■ **Work instructions**
A single total is needed, the number of lines of this listing that contain the string "Lawyer".

■ **Entries provided**
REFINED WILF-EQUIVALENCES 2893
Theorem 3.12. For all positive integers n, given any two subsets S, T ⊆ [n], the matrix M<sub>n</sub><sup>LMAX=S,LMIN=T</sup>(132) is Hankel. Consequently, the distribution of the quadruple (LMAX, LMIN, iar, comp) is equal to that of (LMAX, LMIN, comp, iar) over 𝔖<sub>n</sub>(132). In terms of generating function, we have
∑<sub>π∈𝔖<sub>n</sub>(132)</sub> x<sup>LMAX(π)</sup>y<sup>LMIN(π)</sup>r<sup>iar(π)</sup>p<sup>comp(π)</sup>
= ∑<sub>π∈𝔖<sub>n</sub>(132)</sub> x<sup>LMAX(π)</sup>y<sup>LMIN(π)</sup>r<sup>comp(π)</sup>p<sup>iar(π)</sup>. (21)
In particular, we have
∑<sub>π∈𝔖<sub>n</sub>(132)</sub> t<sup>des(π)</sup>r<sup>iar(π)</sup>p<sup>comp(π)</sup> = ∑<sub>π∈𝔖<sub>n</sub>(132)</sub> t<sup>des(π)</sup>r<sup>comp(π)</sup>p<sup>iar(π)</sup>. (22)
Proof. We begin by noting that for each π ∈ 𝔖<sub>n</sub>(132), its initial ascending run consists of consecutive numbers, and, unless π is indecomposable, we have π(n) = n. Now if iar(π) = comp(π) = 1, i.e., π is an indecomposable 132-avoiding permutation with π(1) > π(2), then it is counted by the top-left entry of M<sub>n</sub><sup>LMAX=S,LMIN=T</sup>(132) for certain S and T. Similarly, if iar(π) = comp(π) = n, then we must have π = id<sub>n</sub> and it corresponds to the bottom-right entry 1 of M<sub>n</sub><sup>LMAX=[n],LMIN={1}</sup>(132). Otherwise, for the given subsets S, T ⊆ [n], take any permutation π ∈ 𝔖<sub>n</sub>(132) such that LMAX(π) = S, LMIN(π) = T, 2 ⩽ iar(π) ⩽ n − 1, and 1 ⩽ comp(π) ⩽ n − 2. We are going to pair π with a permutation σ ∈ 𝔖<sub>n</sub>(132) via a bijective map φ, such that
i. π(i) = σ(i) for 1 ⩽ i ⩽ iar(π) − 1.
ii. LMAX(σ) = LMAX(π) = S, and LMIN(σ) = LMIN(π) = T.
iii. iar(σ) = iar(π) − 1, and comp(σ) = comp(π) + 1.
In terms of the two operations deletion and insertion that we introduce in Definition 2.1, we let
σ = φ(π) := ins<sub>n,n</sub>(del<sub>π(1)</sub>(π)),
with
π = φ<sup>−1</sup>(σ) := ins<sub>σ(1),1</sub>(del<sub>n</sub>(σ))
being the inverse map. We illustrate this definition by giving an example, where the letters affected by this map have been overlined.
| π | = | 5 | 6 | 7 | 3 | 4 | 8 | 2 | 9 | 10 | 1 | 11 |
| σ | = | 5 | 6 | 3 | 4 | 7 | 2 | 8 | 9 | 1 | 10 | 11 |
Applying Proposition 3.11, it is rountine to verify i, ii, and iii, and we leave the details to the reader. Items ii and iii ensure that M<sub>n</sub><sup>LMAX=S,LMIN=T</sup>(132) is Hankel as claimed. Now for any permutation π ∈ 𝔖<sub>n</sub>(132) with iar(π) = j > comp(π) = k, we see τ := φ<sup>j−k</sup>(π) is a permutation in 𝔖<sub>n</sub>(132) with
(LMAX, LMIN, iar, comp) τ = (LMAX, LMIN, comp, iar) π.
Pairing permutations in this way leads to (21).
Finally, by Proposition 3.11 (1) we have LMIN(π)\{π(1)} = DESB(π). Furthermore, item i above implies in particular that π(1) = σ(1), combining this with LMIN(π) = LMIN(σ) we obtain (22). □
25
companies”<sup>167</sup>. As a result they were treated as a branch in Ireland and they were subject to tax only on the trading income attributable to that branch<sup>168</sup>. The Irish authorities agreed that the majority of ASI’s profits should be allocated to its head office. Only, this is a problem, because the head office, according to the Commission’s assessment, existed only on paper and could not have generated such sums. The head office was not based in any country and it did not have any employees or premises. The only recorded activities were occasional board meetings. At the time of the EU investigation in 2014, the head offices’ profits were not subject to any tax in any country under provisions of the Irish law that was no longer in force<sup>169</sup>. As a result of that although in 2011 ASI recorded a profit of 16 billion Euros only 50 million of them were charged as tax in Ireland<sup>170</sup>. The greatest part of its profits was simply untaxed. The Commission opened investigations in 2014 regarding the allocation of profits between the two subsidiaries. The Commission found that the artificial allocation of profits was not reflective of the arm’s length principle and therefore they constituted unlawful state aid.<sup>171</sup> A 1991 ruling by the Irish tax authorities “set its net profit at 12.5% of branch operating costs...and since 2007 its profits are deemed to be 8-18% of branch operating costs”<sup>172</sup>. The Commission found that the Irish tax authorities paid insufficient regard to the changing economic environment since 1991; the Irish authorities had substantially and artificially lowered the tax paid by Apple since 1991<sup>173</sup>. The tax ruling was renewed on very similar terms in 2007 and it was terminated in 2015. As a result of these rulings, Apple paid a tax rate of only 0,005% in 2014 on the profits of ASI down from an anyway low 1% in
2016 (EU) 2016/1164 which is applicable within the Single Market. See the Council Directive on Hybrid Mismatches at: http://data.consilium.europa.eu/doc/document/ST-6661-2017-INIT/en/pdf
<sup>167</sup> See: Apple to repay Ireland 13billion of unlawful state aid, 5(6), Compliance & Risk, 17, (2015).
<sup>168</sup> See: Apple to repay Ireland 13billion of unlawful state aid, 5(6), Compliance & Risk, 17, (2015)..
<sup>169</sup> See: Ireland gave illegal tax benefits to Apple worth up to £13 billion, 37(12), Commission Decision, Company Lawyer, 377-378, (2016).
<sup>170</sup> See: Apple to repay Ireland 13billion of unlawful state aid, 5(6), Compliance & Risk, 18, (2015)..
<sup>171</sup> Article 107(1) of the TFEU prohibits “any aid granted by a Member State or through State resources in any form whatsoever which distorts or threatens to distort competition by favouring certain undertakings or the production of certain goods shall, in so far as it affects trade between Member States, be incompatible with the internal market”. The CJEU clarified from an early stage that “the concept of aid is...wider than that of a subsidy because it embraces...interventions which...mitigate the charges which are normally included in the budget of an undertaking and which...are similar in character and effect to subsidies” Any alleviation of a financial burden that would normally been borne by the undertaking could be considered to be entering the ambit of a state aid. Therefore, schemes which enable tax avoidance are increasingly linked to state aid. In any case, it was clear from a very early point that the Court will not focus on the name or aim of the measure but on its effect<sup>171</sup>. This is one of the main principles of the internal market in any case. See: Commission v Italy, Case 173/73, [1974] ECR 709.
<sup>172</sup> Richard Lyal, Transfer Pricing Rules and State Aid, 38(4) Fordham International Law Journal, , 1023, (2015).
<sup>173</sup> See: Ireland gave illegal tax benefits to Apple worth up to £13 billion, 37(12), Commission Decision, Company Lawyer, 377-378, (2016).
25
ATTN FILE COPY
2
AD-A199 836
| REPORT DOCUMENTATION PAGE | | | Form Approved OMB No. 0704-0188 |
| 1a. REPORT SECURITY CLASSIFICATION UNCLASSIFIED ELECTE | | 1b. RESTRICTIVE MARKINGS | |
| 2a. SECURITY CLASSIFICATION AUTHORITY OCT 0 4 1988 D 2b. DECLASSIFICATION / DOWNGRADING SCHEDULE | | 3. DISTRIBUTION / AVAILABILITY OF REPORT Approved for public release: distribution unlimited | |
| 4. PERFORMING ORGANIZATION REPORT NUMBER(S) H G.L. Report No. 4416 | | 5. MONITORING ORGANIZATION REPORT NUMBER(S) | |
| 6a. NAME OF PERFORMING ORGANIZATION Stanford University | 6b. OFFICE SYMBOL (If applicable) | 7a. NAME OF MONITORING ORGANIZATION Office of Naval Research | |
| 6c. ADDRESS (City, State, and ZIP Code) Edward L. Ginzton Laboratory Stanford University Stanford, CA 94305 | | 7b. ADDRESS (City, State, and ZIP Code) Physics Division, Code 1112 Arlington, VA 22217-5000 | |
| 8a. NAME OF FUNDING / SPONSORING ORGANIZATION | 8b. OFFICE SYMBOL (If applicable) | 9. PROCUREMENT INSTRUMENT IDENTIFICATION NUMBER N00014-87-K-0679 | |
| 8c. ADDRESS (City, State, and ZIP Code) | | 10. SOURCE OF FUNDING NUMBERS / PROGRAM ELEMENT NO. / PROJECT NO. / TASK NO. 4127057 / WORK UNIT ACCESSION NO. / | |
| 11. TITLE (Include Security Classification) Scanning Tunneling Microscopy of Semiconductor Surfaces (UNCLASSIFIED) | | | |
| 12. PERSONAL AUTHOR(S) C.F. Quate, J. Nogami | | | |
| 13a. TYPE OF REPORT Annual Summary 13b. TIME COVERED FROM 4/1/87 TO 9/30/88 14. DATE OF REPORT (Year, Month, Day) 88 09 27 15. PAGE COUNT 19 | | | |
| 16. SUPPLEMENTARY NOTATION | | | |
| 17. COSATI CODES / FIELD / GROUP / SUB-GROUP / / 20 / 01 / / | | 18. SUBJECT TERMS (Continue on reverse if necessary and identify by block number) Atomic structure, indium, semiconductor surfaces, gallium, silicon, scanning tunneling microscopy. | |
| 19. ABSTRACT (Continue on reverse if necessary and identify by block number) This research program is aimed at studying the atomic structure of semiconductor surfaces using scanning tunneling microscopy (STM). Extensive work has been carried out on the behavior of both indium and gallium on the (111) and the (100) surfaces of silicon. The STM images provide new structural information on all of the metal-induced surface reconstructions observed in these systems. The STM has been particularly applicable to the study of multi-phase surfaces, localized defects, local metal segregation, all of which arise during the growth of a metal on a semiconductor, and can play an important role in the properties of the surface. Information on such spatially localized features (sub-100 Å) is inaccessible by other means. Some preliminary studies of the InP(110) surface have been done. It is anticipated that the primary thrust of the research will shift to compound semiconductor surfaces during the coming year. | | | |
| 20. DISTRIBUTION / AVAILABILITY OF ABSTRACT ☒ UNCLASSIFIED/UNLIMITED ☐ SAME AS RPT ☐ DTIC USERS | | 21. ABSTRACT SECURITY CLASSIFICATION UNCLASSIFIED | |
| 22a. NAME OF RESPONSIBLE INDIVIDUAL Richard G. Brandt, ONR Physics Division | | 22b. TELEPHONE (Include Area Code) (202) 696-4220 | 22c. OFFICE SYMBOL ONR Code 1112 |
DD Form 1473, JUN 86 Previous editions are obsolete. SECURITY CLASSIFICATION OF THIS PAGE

■ **Response to the task**
2